C'est la fin de l'union sacrée. Jusqu'à aujourd'hui, ils étaient soudés autour du Conseil national de transition (CNT), mais les habitants de Benghazi ne voient pas grand-chose évoluer depuis la libération du pays. Alors, les appels à la mobilisation tournent sur les réseaux sociaux avec plusieurs mots d'ordre : «Non à l'opacité». «Non à la corruption». «Non aux opportunistes...»
Les manifestants ont le sentiment que les nouveaux dirigeants libyens sont loin, très loin du peuple. Qui sont-ils ? Que font-ils ? Comment gèrent-ils l'argent du pays ? Personne ne sait vraiment.
Abir Imnina, professeur de Sciences Politiques à l'université de Benghazi analyse les inquiétudes : « les gens voient que les autorités n'ont rien fait et c'est pour cela qu'ils manifestent.
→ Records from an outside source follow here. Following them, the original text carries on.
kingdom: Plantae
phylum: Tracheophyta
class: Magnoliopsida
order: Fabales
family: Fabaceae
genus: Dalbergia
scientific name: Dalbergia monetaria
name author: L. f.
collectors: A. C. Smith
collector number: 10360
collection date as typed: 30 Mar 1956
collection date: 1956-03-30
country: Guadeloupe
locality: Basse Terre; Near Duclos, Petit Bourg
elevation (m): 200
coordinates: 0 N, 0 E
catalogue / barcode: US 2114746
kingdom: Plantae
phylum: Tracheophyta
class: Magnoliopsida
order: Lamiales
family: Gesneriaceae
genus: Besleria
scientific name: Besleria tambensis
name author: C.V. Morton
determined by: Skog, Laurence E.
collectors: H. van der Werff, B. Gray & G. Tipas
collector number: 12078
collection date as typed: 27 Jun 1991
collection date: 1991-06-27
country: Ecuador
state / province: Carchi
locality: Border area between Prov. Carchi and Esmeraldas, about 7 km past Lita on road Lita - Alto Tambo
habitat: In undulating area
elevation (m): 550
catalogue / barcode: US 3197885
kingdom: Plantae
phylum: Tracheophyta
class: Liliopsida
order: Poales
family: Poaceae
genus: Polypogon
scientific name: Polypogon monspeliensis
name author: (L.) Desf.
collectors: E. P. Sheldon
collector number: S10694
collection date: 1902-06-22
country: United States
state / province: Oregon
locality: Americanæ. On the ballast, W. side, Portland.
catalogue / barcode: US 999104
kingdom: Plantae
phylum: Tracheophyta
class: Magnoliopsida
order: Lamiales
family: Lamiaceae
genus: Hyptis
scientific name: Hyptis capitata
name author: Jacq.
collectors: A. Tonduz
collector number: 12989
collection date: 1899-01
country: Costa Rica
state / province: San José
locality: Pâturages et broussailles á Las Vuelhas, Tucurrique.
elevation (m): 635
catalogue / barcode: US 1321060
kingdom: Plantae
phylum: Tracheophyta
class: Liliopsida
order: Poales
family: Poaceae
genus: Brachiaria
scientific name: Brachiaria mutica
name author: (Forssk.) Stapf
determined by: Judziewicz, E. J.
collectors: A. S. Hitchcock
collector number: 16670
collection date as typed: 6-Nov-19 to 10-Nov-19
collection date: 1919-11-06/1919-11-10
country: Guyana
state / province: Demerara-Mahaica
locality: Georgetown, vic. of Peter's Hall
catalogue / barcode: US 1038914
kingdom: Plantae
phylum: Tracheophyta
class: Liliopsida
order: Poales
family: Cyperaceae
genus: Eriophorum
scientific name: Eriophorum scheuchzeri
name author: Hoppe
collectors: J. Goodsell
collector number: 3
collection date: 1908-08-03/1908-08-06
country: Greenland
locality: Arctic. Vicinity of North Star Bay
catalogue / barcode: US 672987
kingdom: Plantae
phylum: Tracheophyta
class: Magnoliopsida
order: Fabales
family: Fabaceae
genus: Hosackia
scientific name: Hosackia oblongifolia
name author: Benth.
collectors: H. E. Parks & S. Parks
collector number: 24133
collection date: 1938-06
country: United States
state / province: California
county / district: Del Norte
On a eu ça pendant 40 ans, et ce n'est pas aujourd'hui qu'on va l'accepter. C'est nous qui avons fait la révolution ! Il faut changer le conseil local de Benghazi. Il faut penser aux jeunes, aux femmes... Personne ne sait qui est le CNT. Il vit dans un autre monde, une autre vie ! Notre colère est justifiée ».
Face à cette colère, le numéro 1 du Conseil, Moustapha Abdeljalil répond : « patience » Mais certains n'ont déjà plus confiance. En annonçant que la Libye était capable de pardonner aux partisans de l'ancien régime ayant combattu les ex-rebelles, il s'est attiré les foudres des protestataires. Des manifestants sont allés jusqu'à brûler le portrait du chef du CNT qui était pourtant acclamé par la foule de Benghazi après la mort de Mouammar Kadhafi.
Lundi 12 décembre, des milliers d'opposants aux nouvelles autorités se sont rassemblés sur la place al-Chajara où avait eu lieu la première manifestation contre Mouammar Kadhafi, en février. Alors que certains passaient la nuit sur cette place, le lendemain, les pro-CNT se retrouvaient sur la place Tahrir, autre lieu symbolique du soulèvement pour renouveler leur soutient à Moustapha Abdeljalil.
Le Premier ministre Abdel Rahim al-Kib a désigné les membres de son gouvernement le 22 novembre dernier avec pour mission de préparer des élections constituantes dans un délai de huit mois maximum, suivies d’élections générales, un an plus tard.